To great fanfare analysts welcomed the VC fundraising data for 2011. You must be kidding me. According to VentureWire (published by Dow Jones), apparently there were 135 funds which raised $16.2 billion in 2011, as compared to 154 in 2010; Thomson Reuters/NVCA counted $18.2 billion raised by 169 funds in 2011, of which 49 were first-time funds. The NVCA identified 38 funds which raised $5.6 billion in 4Q11 alone. Of those 38 funds, 9 were “first time” funds and 4 were over $1 billion in size. Not bad you say.
So here is what the analysts don’t say. Let’s stay with the VentureWire data: of the $16.2 billion raised in 2011, $10.5 billion of that was raised by only 15 firms. That means 120 firms raised the remaining $5.7 billion for an average fund size of less than $50 million. That does not make sense to me. It certainly did not feel that robust to me and I am in the market every day.
But what does make sense to me is that the VC industry is both rapidly contracting and concentrating around a small fraction of the firms in the industry. The NVCA counts over 400 active members and presumes to represent more than 90% of the capital under management today. My guess is well below a 100 firms nationally can predictably raise a new fund in this environment.
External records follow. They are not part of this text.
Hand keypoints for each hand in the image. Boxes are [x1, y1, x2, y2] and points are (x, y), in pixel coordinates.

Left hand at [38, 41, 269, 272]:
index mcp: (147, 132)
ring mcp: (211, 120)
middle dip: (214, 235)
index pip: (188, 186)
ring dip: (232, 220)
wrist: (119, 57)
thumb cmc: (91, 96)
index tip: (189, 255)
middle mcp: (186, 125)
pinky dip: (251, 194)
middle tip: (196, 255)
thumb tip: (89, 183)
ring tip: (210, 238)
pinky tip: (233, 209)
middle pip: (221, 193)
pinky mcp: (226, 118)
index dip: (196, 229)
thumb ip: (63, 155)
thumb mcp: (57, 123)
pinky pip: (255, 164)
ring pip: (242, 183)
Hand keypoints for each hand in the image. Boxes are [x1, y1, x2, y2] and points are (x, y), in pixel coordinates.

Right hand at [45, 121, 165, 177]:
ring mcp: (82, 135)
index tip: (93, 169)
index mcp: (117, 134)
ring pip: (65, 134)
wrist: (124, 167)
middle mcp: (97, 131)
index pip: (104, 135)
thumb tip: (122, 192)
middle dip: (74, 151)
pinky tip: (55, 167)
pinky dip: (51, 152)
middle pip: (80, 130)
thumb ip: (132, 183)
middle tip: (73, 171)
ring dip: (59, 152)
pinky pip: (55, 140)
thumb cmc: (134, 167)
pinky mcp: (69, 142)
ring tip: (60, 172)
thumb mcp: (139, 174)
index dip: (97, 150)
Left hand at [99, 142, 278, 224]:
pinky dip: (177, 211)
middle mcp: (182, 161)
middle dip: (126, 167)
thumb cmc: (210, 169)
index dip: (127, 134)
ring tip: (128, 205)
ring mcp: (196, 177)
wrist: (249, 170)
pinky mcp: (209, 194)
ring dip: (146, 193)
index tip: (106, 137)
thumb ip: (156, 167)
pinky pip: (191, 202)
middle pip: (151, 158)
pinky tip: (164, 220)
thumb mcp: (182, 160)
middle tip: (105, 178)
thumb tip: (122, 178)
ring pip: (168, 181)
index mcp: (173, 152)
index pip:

Other NVCA data to ponder: in 2007, 237 funds raised $31.1 billion; in 2008 those numbers were 212 raised $25.9 billion; 2009 – 161 raised $16.4 billion; 2010 – 169 raised $13.8 billion – a five year low point which coincided with 10-year VC industry return numbers being negative. This year showed an upturn in overall dollars raised but it was driven by fewer, larger firms. Now that the 10-year industry returns data is once again positive, hopefully dollars will flow back into the VC industry.
What do you make of this? Is it good for entrepreneurs?